You may have noticed I went from completely MIA to the complete opposite: sharing something daily.
For those of you who know me well, being present is something I value deeply so much so it was one of my wedding vows I wrote to James (which our anniversary is on tomorrow by the way!)
So, it has been an interesting journey diving deep into learning marketing strategies and navigating how to beef up all-the-things for our company and Be the Change. The MIA part is because these past 4 month have been jammed packed with some amazing things going on in the Philippines CCClinic that my nonprofit (Be the Change Global Outreach, Inc.) opened in June, which I'll be sharing lots soon! (So keep an eye out!)
But as I attempt to apply all these amazing things I am learning from @kimannejimmenez, I am praying hard to still honor my value in being present.
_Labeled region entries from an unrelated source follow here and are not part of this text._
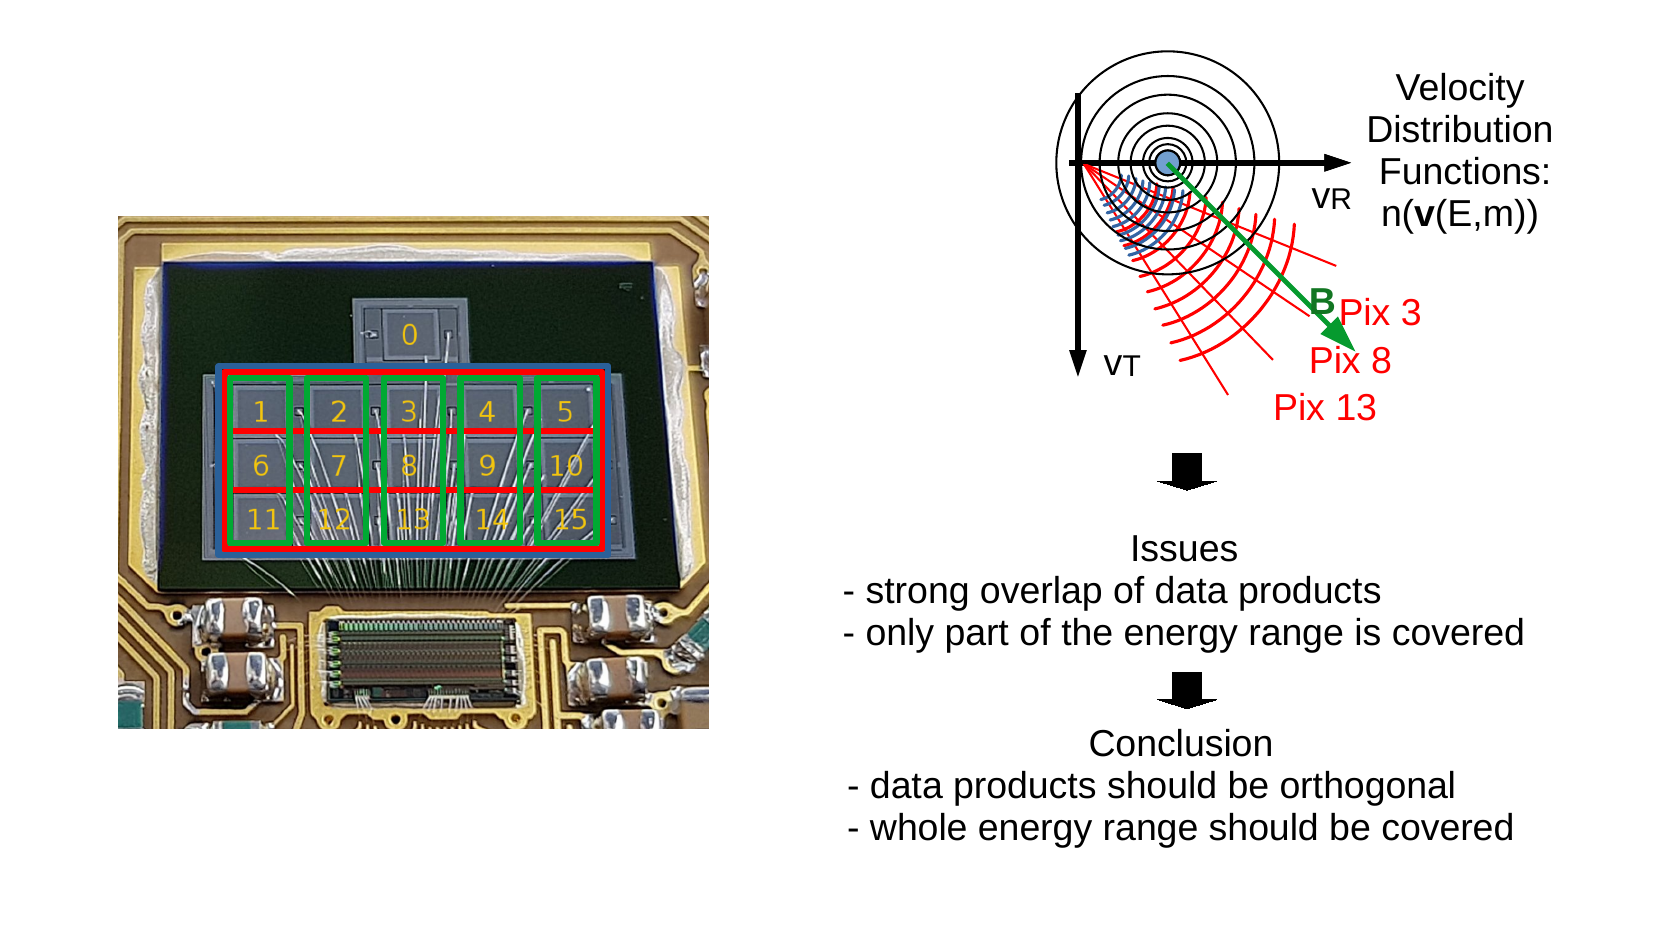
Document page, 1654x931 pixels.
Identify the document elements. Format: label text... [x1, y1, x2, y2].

text_box [1159, 201, 1164, 210]
picture [118, 216, 709, 729]
text_box Pix 8 [1293, 332, 1407, 389]
text_box [1187, 225, 1200, 246]
text_box [1150, 233, 1166, 246]
text_box [1128, 248, 1146, 256]
text_box [1125, 203, 1136, 214]
text_box [1168, 213, 1178, 229]
text_box [1112, 220, 1128, 227]
text_box [1266, 219, 1275, 258]
text_box Issues - strong overlap of data products - only part of the energy range is covered [828, 520, 1541, 661]
text_box [1160, 232, 1176, 248]
text_box [1152, 200, 1157, 208]
text_box [1139, 231, 1155, 243]
text_box [1114, 190, 1125, 202]
text_box Pix 13 [1258, 379, 1393, 437]
text_box [1154, 214, 1168, 229]
text_box [1143, 196, 1148, 204]
text_box vT [1088, 333, 1156, 397]
text_box [1147, 213, 1158, 226]
text_box [1170, 264, 1264, 343]
text_box Pix 3 [1346, 284, 1437, 341]
text_box Velocity Distribution Functions: n(v(E,m)) [1351, 59, 1569, 242]
text_box [1147, 275, 1183, 292]
text_box [1166, 201, 1173, 211]
text_box [1157, 453, 1217, 491]
text_box B [1294, 273, 1351, 331]
text_box [1137, 210, 1148, 222]
text_box [1136, 231, 1152, 242]
text_box [1201, 206, 1206, 220]
text_box [1162, 249, 1249, 326]
text_box [1129, 229, 1145, 239]
text_box [1141, 211, 1152, 224]
text_box [1215, 220, 1220, 233]
text_box [1157, 672, 1217, 709]
text_box [1187, 238, 1214, 271]
text_box vR [1296, 167, 1351, 230]
text_box [1131, 184, 1136, 194]
text_box [1110, 181, 1120, 196]
text_box [1154, 263, 1221, 309]
text_box Conclusion - data products should be orthogonal - whole energy range should be covered [832, 715, 1530, 899]
text_box [1125, 245, 1136, 249]
text_box [1119, 197, 1130, 208]
text_box [1155, 150, 1181, 176]
text_box [1130, 207, 1142, 218]
text_box [1178, 199, 1182, 210]
text_box [1177, 211, 1187, 229]
text_box [1180, 280, 1280, 361]
text_box [1224, 235, 1235, 257]
text_box [1132, 250, 1157, 261]
text_box [1137, 191, 1142, 200]
text_box [1110, 215, 1122, 220]
text_box [1149, 199, 1154, 207]
text_box [1282, 224, 1295, 274]
text_box [1153, 249, 1185, 272]
text_box [1122, 226, 1138, 235]
text_box [1118, 224, 1135, 232]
It's fun getting to reminisce on previous travels and contemplate on a memory to capture from the day and building that muscle memory in posting regularly in a spontaneous way on my personal accounts. All the while, I have also been finalizing our content calendar for Be the Change because a balance between batching content and spontaneity will be equally as important.
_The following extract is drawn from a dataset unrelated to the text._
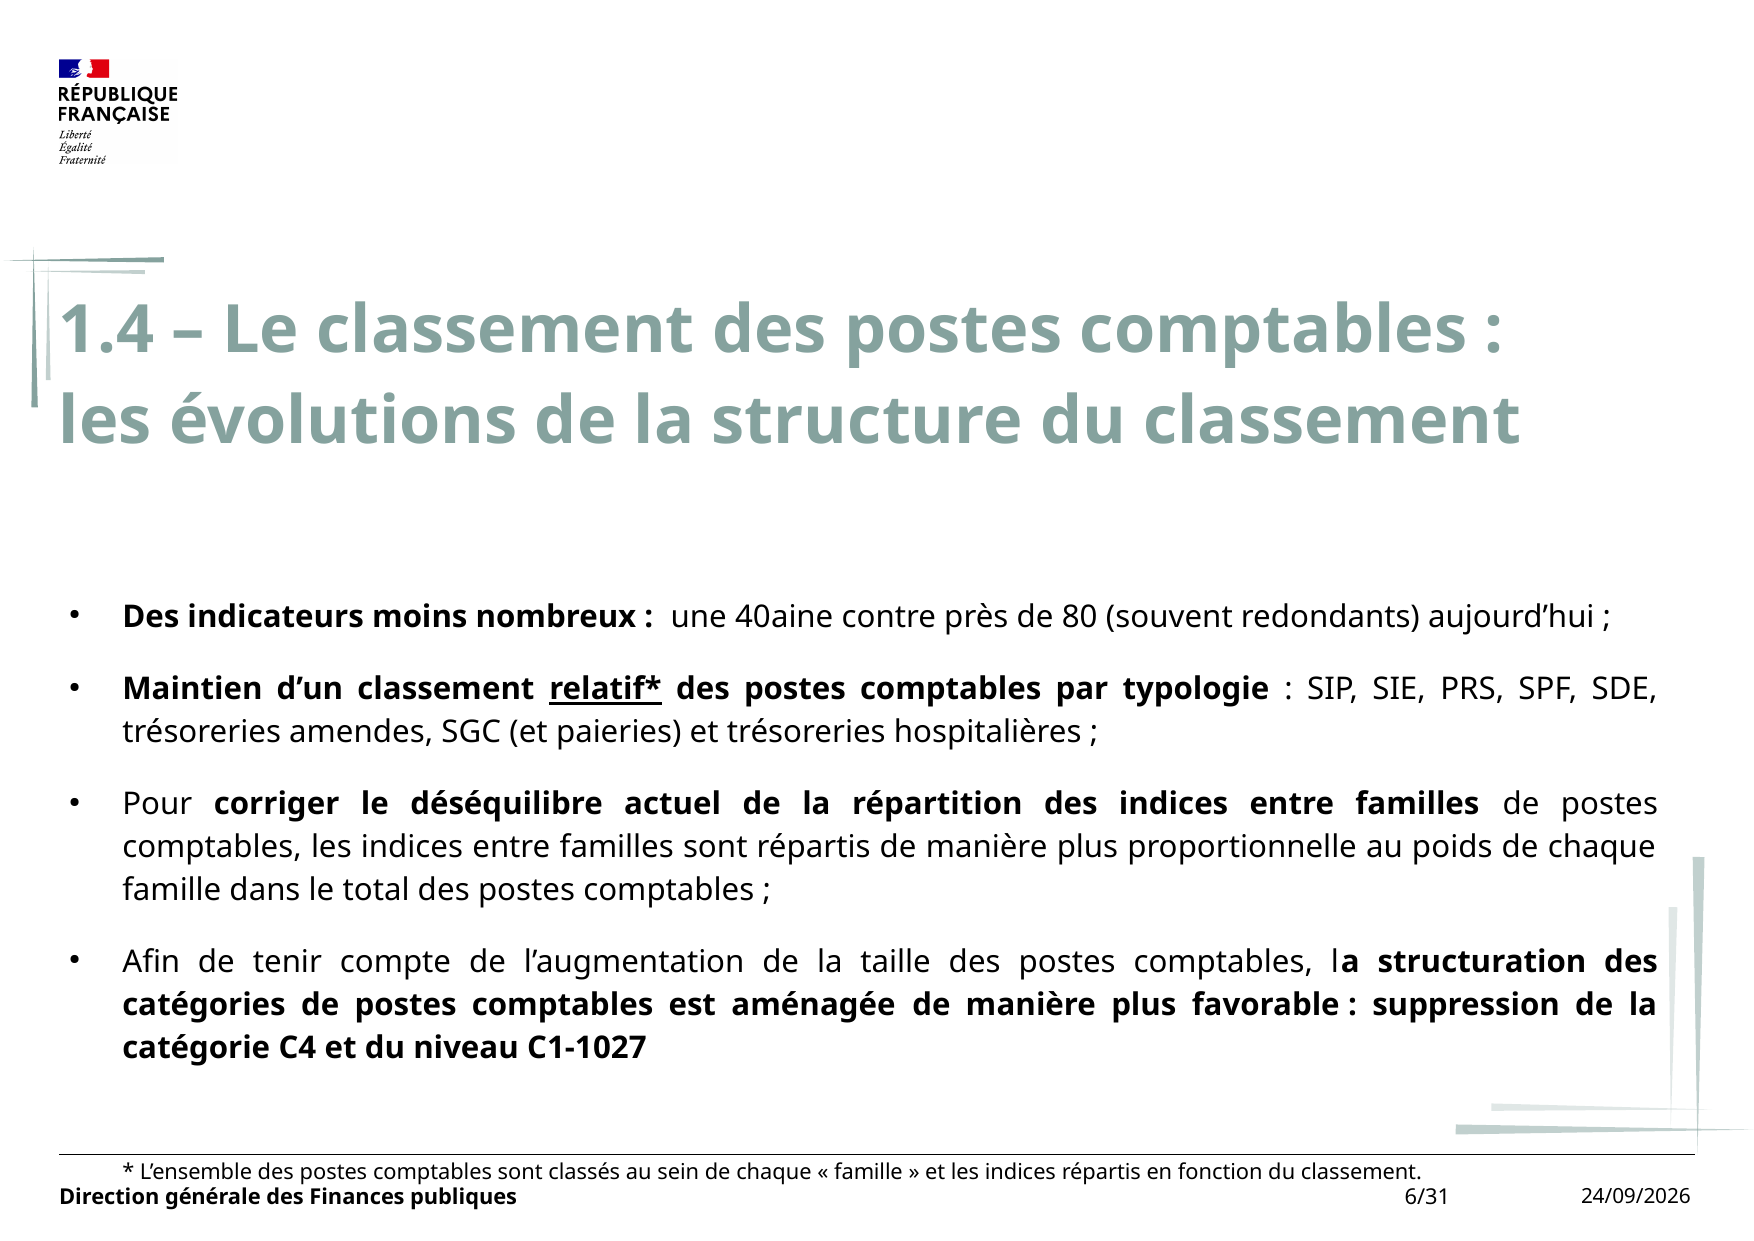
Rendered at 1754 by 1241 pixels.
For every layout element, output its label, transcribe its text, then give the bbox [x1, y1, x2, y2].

picture [59, 59, 178, 164]
text_box Des indicateurs moins nombreux : une 40aine contre près de 80 (souvent redondants) aujourd’hui ; Maintien d’un classement relatif* des postes comptables par typologie : SIP, SIE, PRS, SPF, SDE, trésoreries amendes, SGC (et paieries) et trésoreries hospitalières ; Pour corriger le déséquilibre actuel de la répartition des indices entre familles de postes comptables, les indices entre familles sont répartis de manière plus proportionnelle au poids de chaque famille dans le total des postes comptables ; Afin de tenir compte de l’augmentation de la taille des postes comptables, la structuration des catégories de postes comptables est aménagée de manière plus favorable : suppression de la catégorie C4 et du niveau C1-1027 * L’ensemble des postes comptables sont classés au sein de chaque « famille » et les indices répartis en fonction du classement. [36, 514, 1674, 1143]
list 1.4 – Le classement des postes comptables : les évolutions de la structure du classement [59, 281, 1697, 747]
What it is coming down to is realizing I can still be present AND I can give myself a period of time each day to be intentional with staying consistent. Just like any other necessary business task I give myself time do, i.e. bookkeeping, responding to emails, etc. Now social media is wiggling its way into my schedule. But y'all the struggle is real.... and I find myself wanting to go back to my "anti" ways towards social media because I am subconsciously protecting my "be present" value and trying to avoid it becoming something that consumes my life like I see happen so often in people around me.
I wish I can say I have a magic formula for this current struggle and prayer is what I am clinging to, but that prayer goes both ways. Prayer to still be present, but prayers for permission to do it well. Prayers for discernment when my motives veer off towards self centered reasons and the ability to keep myself in check. Prayer for courage to keep diving deeper in expanding my knowledge and for mentors to take me under their wings (because I have no idea what I am doing and feel like an old person haha). All of this is so new to me, which is exciting to learn! You are probably thinking, what was the point of sharing all this? I am just documenting the journey- the wins, the struggles, the thought processes. A sneak-peek behind-the-scenes view into this journey that is always keeping me on my toes!